» **Goal of the exercise**: When you reach the line containing "neck: (333, 205)" in the entries below, begin reproducing lines exactly, and stop once the line containing "right back paw: (619, 589)" is done.

Keypoint text descriptions:
##############################
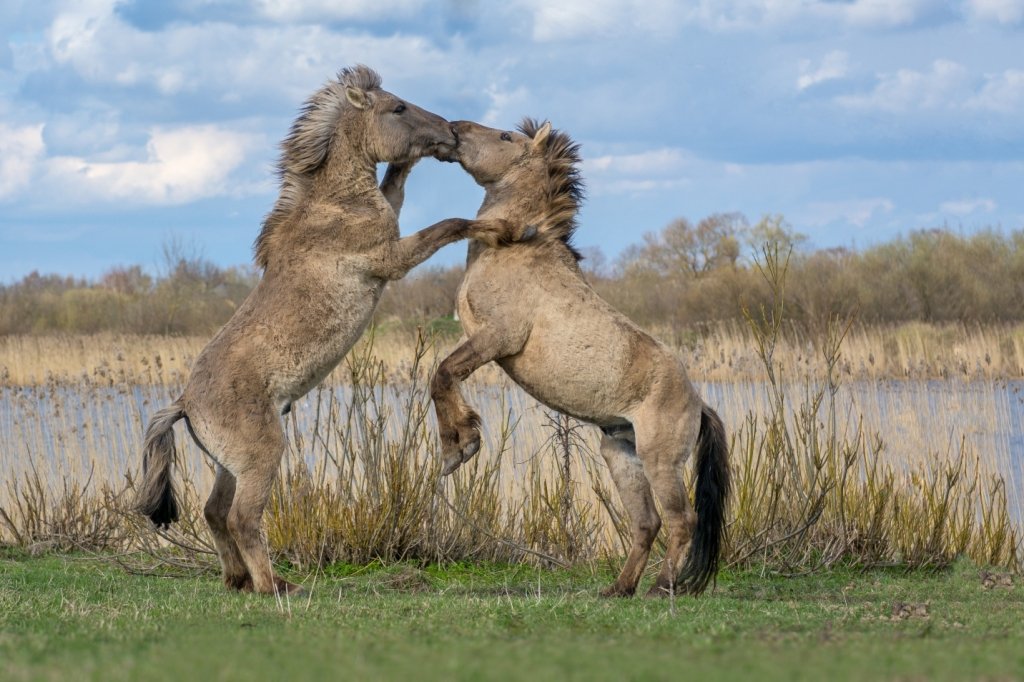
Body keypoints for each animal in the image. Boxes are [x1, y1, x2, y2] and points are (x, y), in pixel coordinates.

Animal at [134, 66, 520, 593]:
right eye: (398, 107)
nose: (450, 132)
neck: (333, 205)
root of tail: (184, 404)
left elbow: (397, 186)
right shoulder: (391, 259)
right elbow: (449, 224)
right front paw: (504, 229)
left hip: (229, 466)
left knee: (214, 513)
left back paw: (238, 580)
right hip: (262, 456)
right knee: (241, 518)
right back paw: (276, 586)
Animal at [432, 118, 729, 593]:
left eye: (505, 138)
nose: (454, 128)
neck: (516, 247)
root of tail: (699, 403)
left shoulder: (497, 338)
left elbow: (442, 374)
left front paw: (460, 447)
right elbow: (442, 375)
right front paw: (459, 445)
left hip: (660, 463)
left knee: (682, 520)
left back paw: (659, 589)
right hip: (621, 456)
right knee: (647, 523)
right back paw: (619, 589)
##############################
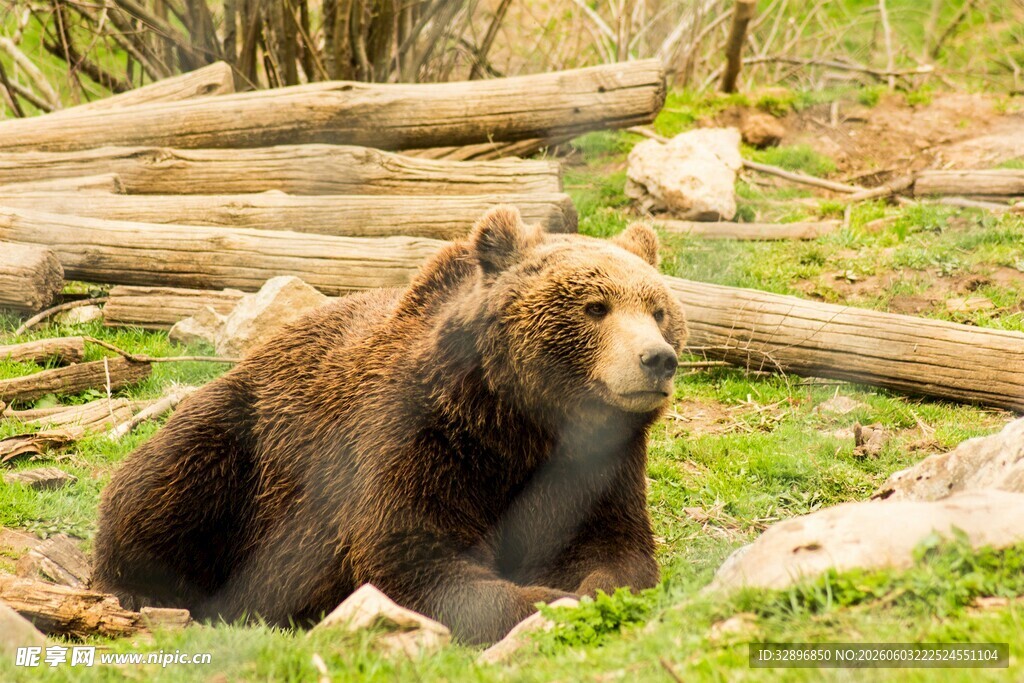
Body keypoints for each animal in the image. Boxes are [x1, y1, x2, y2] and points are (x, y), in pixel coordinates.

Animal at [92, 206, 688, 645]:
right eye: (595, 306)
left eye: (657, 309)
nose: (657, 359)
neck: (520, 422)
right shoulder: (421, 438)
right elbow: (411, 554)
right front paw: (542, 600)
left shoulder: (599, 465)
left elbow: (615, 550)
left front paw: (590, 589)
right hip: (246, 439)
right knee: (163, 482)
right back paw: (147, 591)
##############################
» **Solution**:
neck: (333, 205)
root of tail: (184, 404)
left elbow: (397, 186)
right shoulder: (391, 259)
right elbow: (449, 224)
right front paw: (504, 229)
left hip: (229, 466)
left knee: (214, 513)
left back paw: (238, 580)
right hip: (262, 456)
right knee: (241, 518)
right back paw: (276, 586)
Animal at [432, 118, 729, 593]:
left eye: (505, 138)
nose: (454, 128)
neck: (516, 247)
root of tail: (699, 403)
left shoulder: (497, 338)
left elbow: (442, 374)
left front paw: (460, 447)
right elbow: (442, 375)
right front paw: (459, 445)
left hip: (660, 463)
left knee: (682, 520)
left back paw: (659, 589)
right hip: (621, 456)
right knee: (647, 523)
right back paw: (619, 589)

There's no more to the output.